- [TRY IT]: Set down exactly, with nothing added, the lines from the one containing "11 192 24.29" through the end of the entries.

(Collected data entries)
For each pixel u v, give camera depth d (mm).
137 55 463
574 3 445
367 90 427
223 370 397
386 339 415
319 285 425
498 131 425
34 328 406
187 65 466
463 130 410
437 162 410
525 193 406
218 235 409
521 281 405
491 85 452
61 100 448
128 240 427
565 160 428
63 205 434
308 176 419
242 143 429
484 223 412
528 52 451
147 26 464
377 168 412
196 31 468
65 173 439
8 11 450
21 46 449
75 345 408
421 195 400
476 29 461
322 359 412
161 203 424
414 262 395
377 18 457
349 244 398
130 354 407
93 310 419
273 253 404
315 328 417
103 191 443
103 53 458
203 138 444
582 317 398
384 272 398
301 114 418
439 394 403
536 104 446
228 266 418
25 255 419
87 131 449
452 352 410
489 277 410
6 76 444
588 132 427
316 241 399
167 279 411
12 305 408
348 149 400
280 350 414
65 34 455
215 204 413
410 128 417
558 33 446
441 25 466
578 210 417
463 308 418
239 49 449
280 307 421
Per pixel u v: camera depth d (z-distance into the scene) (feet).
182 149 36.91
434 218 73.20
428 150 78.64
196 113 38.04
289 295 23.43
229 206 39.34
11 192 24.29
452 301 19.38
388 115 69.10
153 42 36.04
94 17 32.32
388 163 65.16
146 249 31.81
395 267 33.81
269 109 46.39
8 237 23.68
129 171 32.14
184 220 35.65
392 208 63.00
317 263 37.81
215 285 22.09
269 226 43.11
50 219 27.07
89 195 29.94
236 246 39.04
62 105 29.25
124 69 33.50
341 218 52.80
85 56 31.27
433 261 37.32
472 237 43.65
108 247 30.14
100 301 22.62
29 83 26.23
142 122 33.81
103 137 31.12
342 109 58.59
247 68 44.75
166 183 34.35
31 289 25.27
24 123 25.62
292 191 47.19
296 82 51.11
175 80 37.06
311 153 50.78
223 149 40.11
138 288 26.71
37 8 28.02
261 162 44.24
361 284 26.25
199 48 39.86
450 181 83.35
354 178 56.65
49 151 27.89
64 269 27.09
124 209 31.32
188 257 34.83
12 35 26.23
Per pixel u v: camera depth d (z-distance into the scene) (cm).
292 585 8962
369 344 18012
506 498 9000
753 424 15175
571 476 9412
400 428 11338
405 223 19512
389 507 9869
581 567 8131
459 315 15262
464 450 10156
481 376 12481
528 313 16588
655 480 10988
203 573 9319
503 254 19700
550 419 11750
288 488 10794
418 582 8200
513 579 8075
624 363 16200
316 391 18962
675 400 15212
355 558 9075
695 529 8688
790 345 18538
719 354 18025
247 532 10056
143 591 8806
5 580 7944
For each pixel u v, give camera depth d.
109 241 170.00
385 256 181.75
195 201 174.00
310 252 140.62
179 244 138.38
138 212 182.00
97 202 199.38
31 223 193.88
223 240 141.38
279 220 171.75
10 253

- [FINISHED TASK]:
11 192 24.29
452 301 19.38
388 115 69.10
153 42 36.04
94 17 32.32
388 163 65.16
146 249 31.81
395 267 33.81
269 109 46.39
8 237 23.68
129 171 32.14
184 220 35.65
392 208 63.00
317 263 37.81
215 285 22.09
269 226 43.11
50 219 27.07
89 195 29.94
236 246 39.04
62 105 29.25
124 69 33.50
341 218 52.80
85 56 31.27
433 261 37.32
472 237 43.65
108 247 30.14
100 301 22.62
29 83 26.23
142 122 33.81
103 137 31.12
342 109 58.59
247 68 44.75
166 183 34.35
31 289 25.27
24 123 25.62
292 191 47.19
296 82 51.11
175 80 37.06
311 153 50.78
223 149 40.11
138 288 26.71
37 8 28.02
261 162 44.24
361 284 26.25
199 48 39.86
450 181 83.35
354 178 56.65
49 151 27.89
64 269 27.09
124 209 31.32
188 257 34.83
12 35 26.23
Per pixel u v: camera depth d (z-distance into the scene) (cm).
292 585 8962
369 344 18012
506 498 9000
753 424 15175
571 476 9412
400 428 11338
405 223 19512
389 507 9869
581 567 8131
459 315 15262
464 450 10156
481 376 12481
528 313 16588
655 480 10988
203 573 9319
503 254 19700
550 419 11750
288 488 10794
418 582 8200
513 579 8075
624 363 16200
316 391 18962
675 400 15212
355 558 9075
695 529 8688
790 345 18538
719 354 18025
247 532 10056
143 591 8806
5 580 7944
For each pixel u v, give camera depth d.
109 241 170.00
385 256 181.75
195 201 174.00
310 252 140.62
179 244 138.38
138 212 182.00
97 202 199.38
31 223 193.88
223 240 141.38
279 220 171.75
10 253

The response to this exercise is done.